Valor econômico, v. 17, n. 4364, 19/10/2017. Brasil, p. A2.

 

 

FHC e Dodge atacam portaria do trabalho escravo

Luciano Máximo

19/10/2017

 

 

As críticas à portaria 1.129/2017, publicada nesta semana pelo governo para flexibilizar regras de combate ao trabalho escravo, ganharam força ontem. O ex-presidente Fernando Henrique Cardoso (PSDB) e a procuradora-geral da República, Raquel Dodge, defenderam a revogação do documento.

Dodge se reuniu ontem com o ministro da Trabalho, Ronaldo Nogueira, e pediu para que ele revogue a portaria, além de entregar um ofício ao titular da pasta formalizando a demanda. Ela entregou ofício ao ministro. No documento, Dodge avalia que a interpretação sobre trabalho escravo não deve se restringir à proteção da liberdade, mas também da dignidade. É justamente nesse ponto que, para a procuradora-geral, a portaria cria "retrocesso nas garantias básicas".

Em texto postado em seu perfil no Facebook, FHC disse que a medida do governo Michel Temer é inaceitável e que precisa ser revista o "mais brevemente possível". "Espero que o governo corrija o mais brevemente possível esse retrocesso na luta pelos direitos humanos, ensejado pela inaceitável portaria que abranda a definição de trabalho escravo", escreveu FHC.

FHC lembrou que em 1995 seu governo deu início à publicação da chamada lista suja, que cataloga empregadores que explorava o trabalho humano em condições inaceitáveis de superexploração, análogas à escravidão. A portaria em discussão determinou que a lista suja seja divulgada "por determinação expressa" do ministro do Trabalho, o que antes cabia à área técnica. O documento ainda altera conceitos de práticas ligadas ao trabalho análogo à escravidão. Para que sejam caracterizadas a jornada excessiva ou a condição degradante, por exemplo, agora terá que haver a restrição de liberdade do trabalhador.

Também nas redes sociais, artistas como Caetano Veloso, Diogo Nogueira e Nelson Sargento criticaram a portaria, afirmando que "Temer passou dos limites".

Em outra direção, o ministro da Agricultura, Blairo Maggi, expressou apoio à medida. "Ela vem organizar um pouco a falta de critério nas fiscalizações". A mesmo opinião é partilhada por alguns advogados.

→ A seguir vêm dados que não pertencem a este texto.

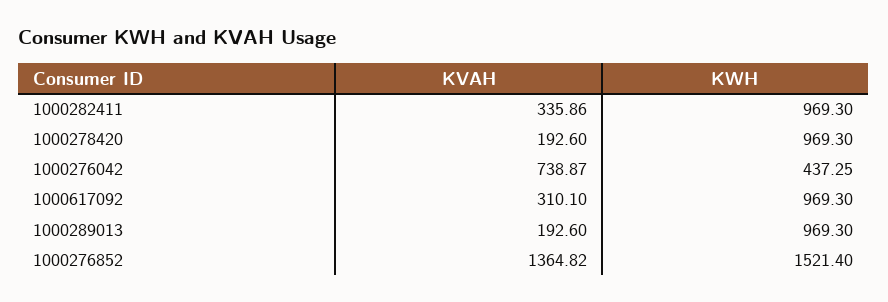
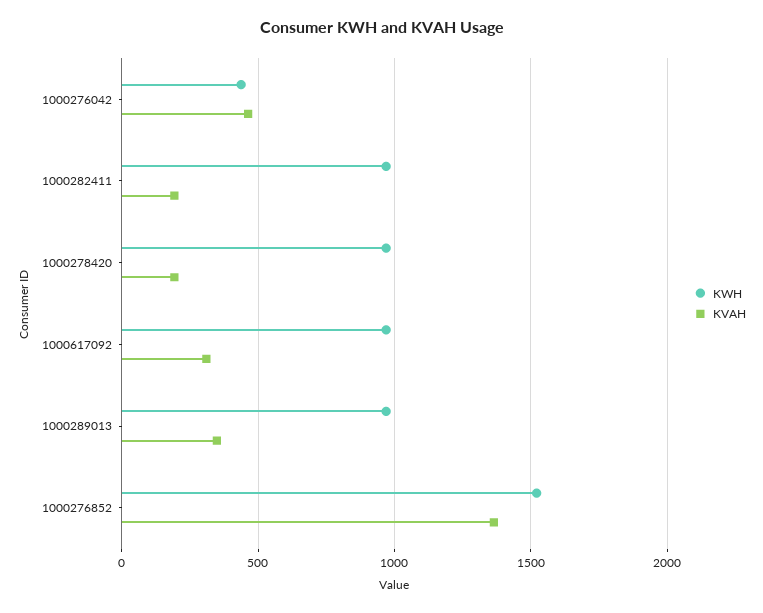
  {
    "KVAH": {
-     "1000282411": 335.86,
+     "1000282411": 200,
      "1000278420": 192.6,
-     "1000276042": 738.87,
+     "1000276042": 450,
      "1000617092": 310.1,
-     "1000289013": 192.6,
+     "1000289013": 350,
      "1000276852": 1364.82
    },
    "KWH": {
      "1000282411": 969.3,
      "1000278420": 969.3,
      "1000276042": 437.25,
      "1000617092": 969.3,
      "1000289013": 969.3,
      "1000276852": 1521.4
    }
  }

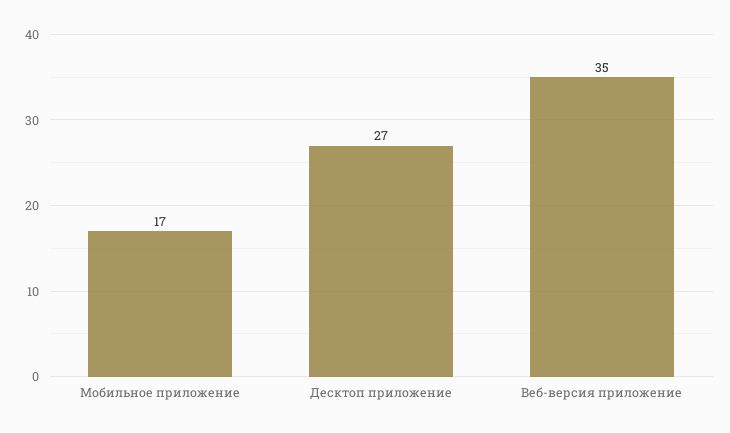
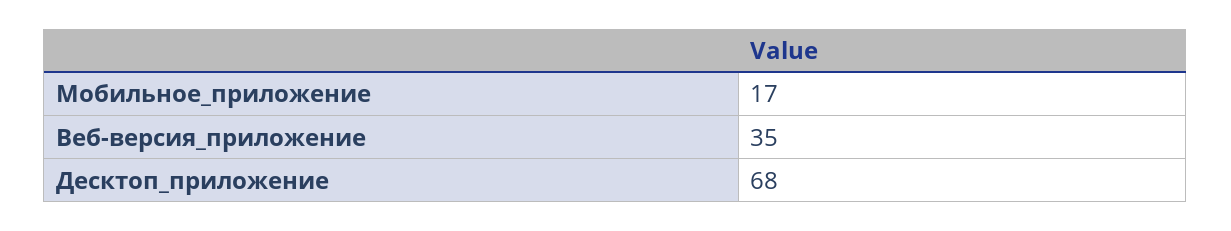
  {
    "Мобильное приложение": 17,
-   "Десктоп приложение": 27,
+   "Десктоп приложение": 68,
    "Веб-версия приложение": 35
  }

Bruno Freire e Silva, professor Fundação Getulio Vargas (FGV), argumenta que antes da polêmica portaria, as empresas autuadas tendiam a judicializar mais os casos por não terem muitas opções de defesa ainda no âmbito do processo administrativo.

"A portaria é uma reação a algumas injustiças que podem ter ocorrido ao direito de ampla defesa de empresas que tenham tido imputação. Com maior segurança jurídica, a tendência é de menor judicialização. As regras ficaram mais claras sobre inclusão na lista suja", diz Silva.

Antonio Peres, sócio do escritório Robortella Advogados, pondera que o tema da lista suja é polêmico desde sua origem no início dos anos 2000, com pelo menos duas portarias revogadas. "Em resumo, a portaria é feita de escolhas. Qualquer tipo de escolha para definir algo indeterminado vai gerar críticas. O mérito da escolha feita pela portaria é determinar segurança jurídica num tema sujeito a subjetivismos e o fato que assegura a empresa o direito ao contraditório e ampla defesa no processo administrativo, o que na prática não acontecia nos casos concretos."